4 Files & Folders

Learning Objectives

Understand the hierarchical structure of filesystems and how the location of files and directories is specified.
Recognise when / is used to specify the root directory or to separate directories.
Navigate the filesystem using the commands pwd, ls and cd.
Create, move, copy and remove files and directories using the commands mkdir, rmdir, rm, cp and mv.

4.1 Working Directory

The part of the operating system responsible for managing files and directories is called the filesystem. It organizes our data into files, which hold information, and directories (also called folders), which hold files or other directories.
These directories are orgainsed in a hierarchical way, which we can represent as a tree. Take the following image as an example:

Diagram of a filesystem representing three users' home folders as a tree-like diagram starting from the root `/` of the filesystem, then to a folder called `home` and finally three folders called `larry`, `imhotep` and `ubuntu`.

This is illustrating the location of the home directories for three users called “larry”, “imhotep” and “ubuntu”. We can see that each of their home directories is within another directory called home. And finally, the home directory is located in the so-called root of the filesystem, represented by a / slash. The root is the top-most directory where everything for our operating system is stored in (it’s not possible to go “above” this special root directory).

When we use the shell, we need to specify the location of files and directories using an “address” (similarly to how you specify an internet address to reach a given website). Let’s explore this from our shell terminal.
First let’s find out where we are by running a command called pwd (which stands for “print working directory”). Directories are like places - at any time while we are using the shell we are in exactly one place, called our current working directory. Commands mostly read and write files in the current working directory, so knowing where you are before running a command is important.
# # #
DIRECTION A
Could you recast the entries as a numbered list, starting at the line that contains "class: Magnoliopsida" and going through the last line of the entries, with blank lines left out?
# # #
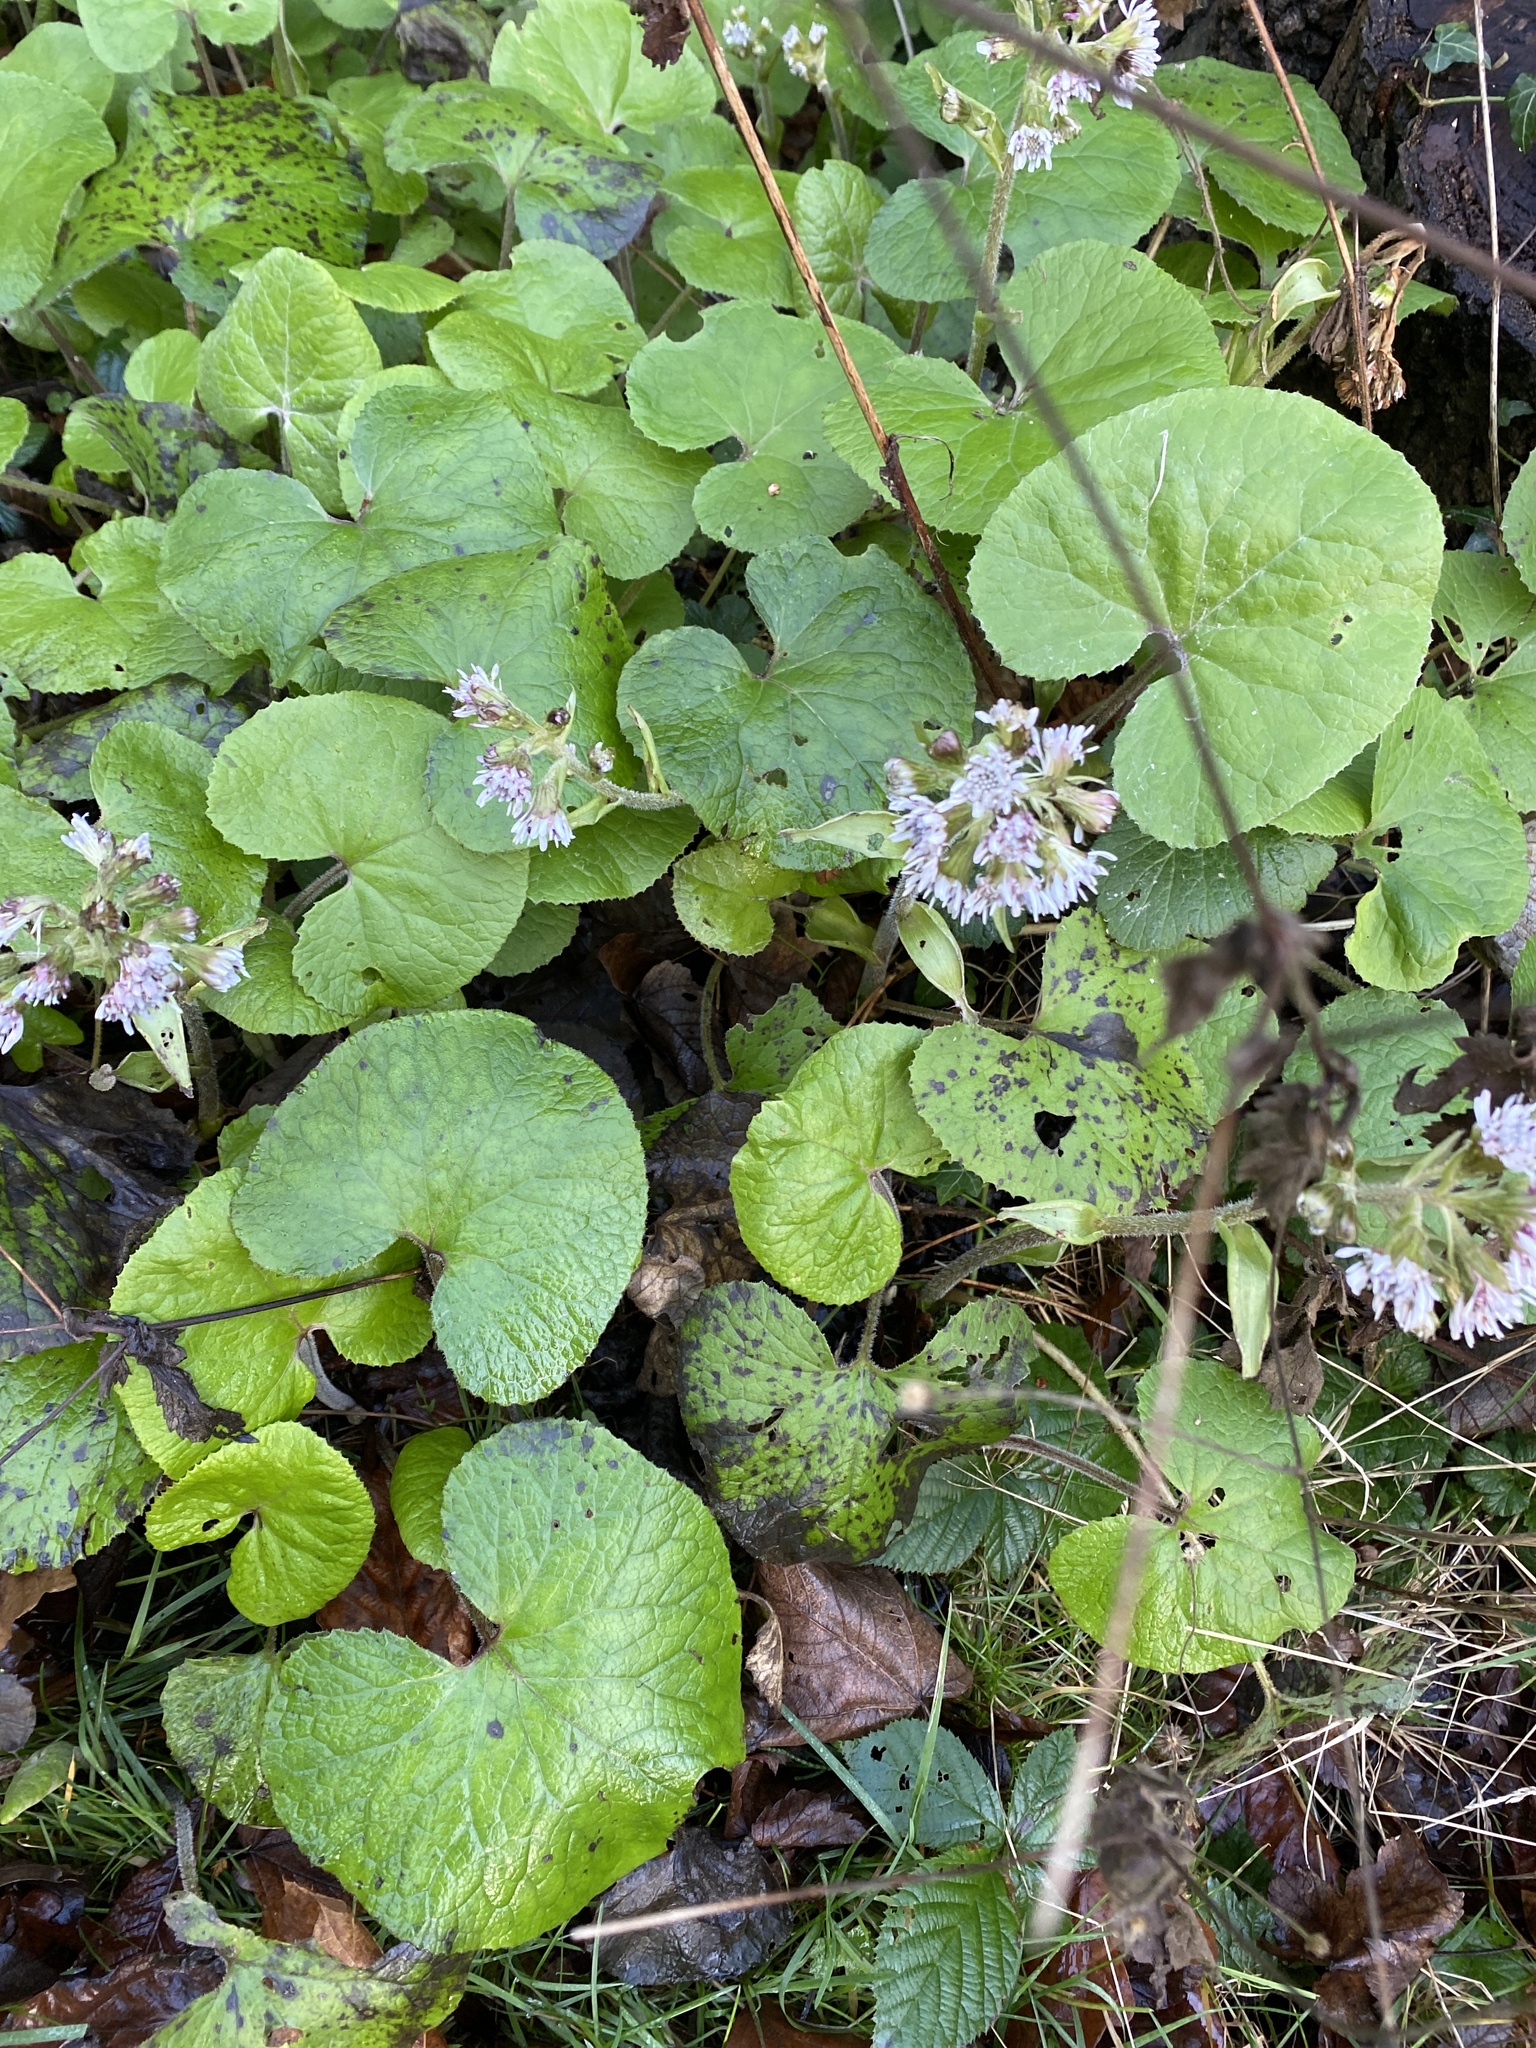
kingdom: Plantae
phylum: Tracheophyta
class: Magnoliopsida
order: Asterales
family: Asteraceae
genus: Petasites
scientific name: Petasites pyrenaicus
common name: Winter heliotrope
# # #
DIRECTION B
Can you print, word for word, the part of the files and folders lesson that begins at the words "Learning Objectives" and stops after "to separate directories."?

WRITTEN RESPONSE A
1. class: Magnoliopsida
2. order: Asterales
3. family: Asteraceae
4. genus: Petasites
5. scientific name: Petasites pyrenaicus
6. common name: Winter heliotrope

WRITTEN RESPONSE B
Learning Objectives

Understand the hierarchical structure of filesystems and how the location of files and directories is specified.
Recognise when / is used to specify the root directory or to separate directories.